The area under the receiver operating characteristics curve was 0.896, and the authors report that the tool revealed significant differences in all meta-features between patients and healthy controls.
Data Quality and Privacy
Approached for comment, Christos Ganos, MD, Department of Neurology, Charité University Medicine Berlin, Germany, said that the current study is one of several looking at ways of “automatically classifying patterns of behavior.”
He told Medscape Medical News that it has the potential to not only “reinforce our clinical decision-making” by demonstrating that “the way we classify phenomenon has been correct all along,” but also by showing ways of improving it.
He noted that a new classification of facial tics is being developed, and the phenomenological aspect is “so broad” that machine-learning models could help with some aspects of this, although it will take some time to have useful information from current efforts.
He emphasized, however, that there are “several caveats” to the use of artificial intelligence in this manner, the first being the quality of the data that is fed into the machine-learning tools in the first place.
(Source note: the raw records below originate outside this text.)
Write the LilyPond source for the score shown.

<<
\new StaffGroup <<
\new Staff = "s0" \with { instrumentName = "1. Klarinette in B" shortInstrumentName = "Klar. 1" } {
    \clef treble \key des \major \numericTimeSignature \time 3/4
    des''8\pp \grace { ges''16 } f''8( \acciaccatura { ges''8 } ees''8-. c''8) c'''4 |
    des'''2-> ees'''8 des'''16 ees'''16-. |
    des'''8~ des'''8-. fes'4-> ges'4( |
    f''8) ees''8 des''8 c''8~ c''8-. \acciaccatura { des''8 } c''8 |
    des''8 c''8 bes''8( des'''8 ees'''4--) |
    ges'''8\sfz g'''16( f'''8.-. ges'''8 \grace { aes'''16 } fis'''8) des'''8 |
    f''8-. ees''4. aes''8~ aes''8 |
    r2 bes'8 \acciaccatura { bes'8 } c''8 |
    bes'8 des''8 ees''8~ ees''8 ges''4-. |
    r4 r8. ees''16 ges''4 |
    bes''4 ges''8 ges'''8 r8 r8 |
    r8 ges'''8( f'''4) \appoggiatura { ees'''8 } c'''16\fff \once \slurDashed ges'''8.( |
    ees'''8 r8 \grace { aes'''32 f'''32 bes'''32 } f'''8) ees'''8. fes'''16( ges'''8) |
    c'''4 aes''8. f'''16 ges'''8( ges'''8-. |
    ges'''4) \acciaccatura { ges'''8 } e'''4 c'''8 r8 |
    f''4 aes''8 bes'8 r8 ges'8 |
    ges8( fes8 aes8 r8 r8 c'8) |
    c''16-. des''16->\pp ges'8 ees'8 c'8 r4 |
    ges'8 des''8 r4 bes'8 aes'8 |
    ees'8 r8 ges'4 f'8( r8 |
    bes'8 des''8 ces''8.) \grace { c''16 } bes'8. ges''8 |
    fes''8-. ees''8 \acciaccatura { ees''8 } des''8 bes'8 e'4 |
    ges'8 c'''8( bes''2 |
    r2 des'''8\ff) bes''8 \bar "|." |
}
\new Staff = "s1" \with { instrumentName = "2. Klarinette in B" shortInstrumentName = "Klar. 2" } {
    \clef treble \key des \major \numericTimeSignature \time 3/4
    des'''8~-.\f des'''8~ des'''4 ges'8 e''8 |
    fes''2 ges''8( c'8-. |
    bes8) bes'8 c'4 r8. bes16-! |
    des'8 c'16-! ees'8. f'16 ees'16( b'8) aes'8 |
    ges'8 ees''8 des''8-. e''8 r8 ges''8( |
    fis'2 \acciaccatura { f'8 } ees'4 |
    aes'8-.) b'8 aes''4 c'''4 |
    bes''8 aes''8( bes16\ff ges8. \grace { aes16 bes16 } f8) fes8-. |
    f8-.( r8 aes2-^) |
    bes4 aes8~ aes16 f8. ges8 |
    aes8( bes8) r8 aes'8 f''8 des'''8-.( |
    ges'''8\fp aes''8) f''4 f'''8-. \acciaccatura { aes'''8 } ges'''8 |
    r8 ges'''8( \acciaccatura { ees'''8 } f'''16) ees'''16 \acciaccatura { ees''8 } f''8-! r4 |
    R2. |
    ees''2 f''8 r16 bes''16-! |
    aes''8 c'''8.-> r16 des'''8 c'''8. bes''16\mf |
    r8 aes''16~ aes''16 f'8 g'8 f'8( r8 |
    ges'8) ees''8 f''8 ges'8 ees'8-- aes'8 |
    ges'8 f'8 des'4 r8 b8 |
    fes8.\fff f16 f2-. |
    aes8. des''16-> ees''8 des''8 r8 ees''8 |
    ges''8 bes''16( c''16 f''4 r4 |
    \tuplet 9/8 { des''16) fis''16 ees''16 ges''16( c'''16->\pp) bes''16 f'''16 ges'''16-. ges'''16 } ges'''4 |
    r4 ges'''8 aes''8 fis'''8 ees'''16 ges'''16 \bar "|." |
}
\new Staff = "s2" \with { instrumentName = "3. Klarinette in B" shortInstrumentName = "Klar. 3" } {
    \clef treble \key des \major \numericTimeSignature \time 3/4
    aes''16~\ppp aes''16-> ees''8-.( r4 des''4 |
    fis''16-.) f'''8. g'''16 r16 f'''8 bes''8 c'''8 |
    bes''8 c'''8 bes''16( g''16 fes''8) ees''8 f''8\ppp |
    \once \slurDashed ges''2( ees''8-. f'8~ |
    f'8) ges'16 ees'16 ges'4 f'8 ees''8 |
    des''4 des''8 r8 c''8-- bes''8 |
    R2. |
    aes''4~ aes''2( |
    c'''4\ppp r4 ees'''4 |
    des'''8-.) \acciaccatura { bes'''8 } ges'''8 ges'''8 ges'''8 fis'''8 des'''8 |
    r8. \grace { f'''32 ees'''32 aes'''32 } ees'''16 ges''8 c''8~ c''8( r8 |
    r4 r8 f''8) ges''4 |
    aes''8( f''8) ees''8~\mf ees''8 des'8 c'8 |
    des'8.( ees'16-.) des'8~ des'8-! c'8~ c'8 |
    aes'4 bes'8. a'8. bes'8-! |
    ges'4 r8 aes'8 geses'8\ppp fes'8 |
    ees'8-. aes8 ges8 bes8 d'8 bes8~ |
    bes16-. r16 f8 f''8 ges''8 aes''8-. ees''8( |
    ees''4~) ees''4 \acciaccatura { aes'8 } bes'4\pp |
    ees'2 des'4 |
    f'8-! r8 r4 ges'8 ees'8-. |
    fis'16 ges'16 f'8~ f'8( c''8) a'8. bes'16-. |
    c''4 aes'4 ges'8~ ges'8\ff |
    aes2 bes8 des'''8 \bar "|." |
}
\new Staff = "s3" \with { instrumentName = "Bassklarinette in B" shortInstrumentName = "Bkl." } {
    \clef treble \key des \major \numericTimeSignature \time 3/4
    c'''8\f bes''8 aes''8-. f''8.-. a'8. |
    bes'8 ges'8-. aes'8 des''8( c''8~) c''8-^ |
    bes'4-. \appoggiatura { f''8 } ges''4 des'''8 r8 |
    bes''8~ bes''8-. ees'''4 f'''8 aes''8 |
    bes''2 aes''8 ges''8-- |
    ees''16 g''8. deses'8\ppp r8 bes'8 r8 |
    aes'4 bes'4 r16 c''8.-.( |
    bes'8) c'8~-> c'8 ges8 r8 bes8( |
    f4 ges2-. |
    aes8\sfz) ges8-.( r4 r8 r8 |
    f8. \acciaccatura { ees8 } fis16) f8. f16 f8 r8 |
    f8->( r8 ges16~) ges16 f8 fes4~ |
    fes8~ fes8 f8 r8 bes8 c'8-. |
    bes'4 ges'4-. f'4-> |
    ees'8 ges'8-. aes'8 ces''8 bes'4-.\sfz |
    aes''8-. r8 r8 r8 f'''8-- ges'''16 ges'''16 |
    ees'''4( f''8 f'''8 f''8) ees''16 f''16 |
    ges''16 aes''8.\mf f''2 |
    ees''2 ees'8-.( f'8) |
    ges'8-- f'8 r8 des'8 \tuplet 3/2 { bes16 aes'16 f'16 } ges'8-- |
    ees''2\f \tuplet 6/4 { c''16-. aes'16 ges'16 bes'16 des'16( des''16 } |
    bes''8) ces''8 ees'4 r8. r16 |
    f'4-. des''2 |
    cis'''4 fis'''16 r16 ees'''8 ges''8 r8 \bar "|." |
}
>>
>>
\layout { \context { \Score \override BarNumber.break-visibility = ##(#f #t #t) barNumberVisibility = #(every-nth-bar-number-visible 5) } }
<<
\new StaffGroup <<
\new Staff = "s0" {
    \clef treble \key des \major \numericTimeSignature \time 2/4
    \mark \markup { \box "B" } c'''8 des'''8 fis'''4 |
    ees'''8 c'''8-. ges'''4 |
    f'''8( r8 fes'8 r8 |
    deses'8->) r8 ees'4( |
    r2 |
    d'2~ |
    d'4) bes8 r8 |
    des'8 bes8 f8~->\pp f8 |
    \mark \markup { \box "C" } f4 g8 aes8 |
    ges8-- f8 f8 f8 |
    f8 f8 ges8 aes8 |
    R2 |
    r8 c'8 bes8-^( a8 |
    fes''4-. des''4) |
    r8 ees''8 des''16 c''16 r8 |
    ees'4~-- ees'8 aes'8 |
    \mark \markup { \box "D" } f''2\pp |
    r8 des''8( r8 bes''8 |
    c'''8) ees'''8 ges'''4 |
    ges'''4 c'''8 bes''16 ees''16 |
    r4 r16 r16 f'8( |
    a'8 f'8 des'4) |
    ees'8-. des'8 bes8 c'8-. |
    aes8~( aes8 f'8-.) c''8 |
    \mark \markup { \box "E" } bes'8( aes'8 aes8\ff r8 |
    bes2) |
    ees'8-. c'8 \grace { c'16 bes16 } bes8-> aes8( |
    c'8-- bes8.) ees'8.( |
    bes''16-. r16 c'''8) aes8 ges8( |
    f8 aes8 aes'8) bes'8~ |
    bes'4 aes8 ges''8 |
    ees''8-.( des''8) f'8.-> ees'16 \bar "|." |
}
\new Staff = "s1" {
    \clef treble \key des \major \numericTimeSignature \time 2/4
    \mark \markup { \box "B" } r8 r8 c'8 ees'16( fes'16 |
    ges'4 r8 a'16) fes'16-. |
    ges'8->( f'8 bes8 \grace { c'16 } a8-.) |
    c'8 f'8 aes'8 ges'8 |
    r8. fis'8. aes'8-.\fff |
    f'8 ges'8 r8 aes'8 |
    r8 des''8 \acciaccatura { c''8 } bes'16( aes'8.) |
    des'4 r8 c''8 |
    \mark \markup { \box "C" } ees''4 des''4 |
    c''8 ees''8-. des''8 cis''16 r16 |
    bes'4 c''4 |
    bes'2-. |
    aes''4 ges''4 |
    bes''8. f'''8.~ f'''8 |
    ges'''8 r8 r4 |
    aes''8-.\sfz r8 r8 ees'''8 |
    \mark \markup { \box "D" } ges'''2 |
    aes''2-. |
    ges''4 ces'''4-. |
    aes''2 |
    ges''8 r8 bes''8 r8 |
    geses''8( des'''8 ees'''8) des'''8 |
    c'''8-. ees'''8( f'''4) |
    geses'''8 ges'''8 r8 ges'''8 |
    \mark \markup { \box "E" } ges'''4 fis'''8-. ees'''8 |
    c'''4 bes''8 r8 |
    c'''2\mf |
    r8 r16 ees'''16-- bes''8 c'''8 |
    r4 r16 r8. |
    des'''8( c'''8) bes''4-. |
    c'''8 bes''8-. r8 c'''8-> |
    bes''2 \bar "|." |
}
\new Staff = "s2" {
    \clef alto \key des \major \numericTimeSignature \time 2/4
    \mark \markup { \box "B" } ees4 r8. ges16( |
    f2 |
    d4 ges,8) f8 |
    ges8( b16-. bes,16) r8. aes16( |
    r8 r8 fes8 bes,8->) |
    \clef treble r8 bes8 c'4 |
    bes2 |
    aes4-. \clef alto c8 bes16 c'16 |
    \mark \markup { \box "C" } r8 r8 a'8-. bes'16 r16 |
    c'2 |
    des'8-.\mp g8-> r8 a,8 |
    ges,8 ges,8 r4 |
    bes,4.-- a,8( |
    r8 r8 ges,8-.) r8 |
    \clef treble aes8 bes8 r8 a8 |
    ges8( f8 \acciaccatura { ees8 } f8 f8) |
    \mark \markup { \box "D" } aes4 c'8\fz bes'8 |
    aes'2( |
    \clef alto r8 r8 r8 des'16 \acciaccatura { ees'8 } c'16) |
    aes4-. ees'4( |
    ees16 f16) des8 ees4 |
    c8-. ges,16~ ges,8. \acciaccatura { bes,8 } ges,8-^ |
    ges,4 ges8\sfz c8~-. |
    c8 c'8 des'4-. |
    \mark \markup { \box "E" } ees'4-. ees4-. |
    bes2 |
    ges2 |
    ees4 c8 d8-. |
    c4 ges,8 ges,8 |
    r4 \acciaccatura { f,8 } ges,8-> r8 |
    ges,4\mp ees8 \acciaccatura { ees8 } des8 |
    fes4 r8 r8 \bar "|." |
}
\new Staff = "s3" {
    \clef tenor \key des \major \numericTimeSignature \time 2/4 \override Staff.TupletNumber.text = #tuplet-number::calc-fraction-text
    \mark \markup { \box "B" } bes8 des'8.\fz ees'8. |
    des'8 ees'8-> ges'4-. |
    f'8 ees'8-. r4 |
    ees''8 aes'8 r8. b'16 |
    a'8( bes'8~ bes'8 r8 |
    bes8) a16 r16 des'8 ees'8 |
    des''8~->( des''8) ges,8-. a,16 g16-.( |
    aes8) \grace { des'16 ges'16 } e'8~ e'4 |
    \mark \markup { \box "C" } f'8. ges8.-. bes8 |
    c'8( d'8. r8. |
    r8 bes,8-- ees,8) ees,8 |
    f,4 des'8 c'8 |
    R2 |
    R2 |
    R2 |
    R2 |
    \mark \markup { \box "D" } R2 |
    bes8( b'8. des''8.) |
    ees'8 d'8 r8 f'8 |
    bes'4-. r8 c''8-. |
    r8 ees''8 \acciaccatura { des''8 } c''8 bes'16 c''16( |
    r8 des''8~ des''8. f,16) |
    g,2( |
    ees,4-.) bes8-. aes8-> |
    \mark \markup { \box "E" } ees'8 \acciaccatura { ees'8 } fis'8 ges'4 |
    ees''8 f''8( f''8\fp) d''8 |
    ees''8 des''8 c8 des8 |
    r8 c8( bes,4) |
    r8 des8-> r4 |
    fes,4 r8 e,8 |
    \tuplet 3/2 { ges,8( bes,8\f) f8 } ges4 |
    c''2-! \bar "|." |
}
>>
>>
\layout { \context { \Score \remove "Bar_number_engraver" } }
The information needs to be “correctly labelled,” said Ganos, and he is convinced that there will, initially, be a “lot of white noise” from studies that have trained tools using poorly classified data.
Another fundamental aspect, and one that is “going to be talked about a lot” in the future, is that of data protection, he added.
“I worry increasingly” over stories in the media of “videos being re-circulated and re-posted,” he said. “Many of these data…labeled and fed into certain algorithms will exist forever.”
“Forever means a long time,” he stressed, “and it has many implications for generations to come, so we should be aware of that.”
“Of course, [machine learning] has great possibilities to be used in therapeutic trials, to monitor symptoms over the large scale, and all of this is very positive,” Ganos told Medscape Medical News. “But our role, in many ways, is to make sense of the data, and of what data we feed into these type of approaches, and of how best to leverage it.”
“Strong Translational Value”
Davide Martino, MD, associate professor of neurology in the Department of Clinical Neurosciences at the University of Calgary in Canada, commented in a press release that “an algorithm that measures frequency and clustering of tics from video recordings has strong translational value in routine clinical practice and clinical research.”
This is because “it would likely optimize reliability and efficiency of these measurements,” he explained.
“Although limited to facial/head tics, the same approach can be extended to other body regions and phonic tics,” he added.
“It is also important to point out that video recording-based measures will inevitably still need to be integrated with other domains of tic severity,” such as interference with daily routines and functional impact, “in order to achieve a truly comprehensive assessment of tics,” Martino underlined.
The study had no specific funding. The investigators report no relevant financial relationships.
International Congress of Parkinson’s Disease and Movement Disorders (MDS) 2023: Abstract 951. Presented August 29, 2023.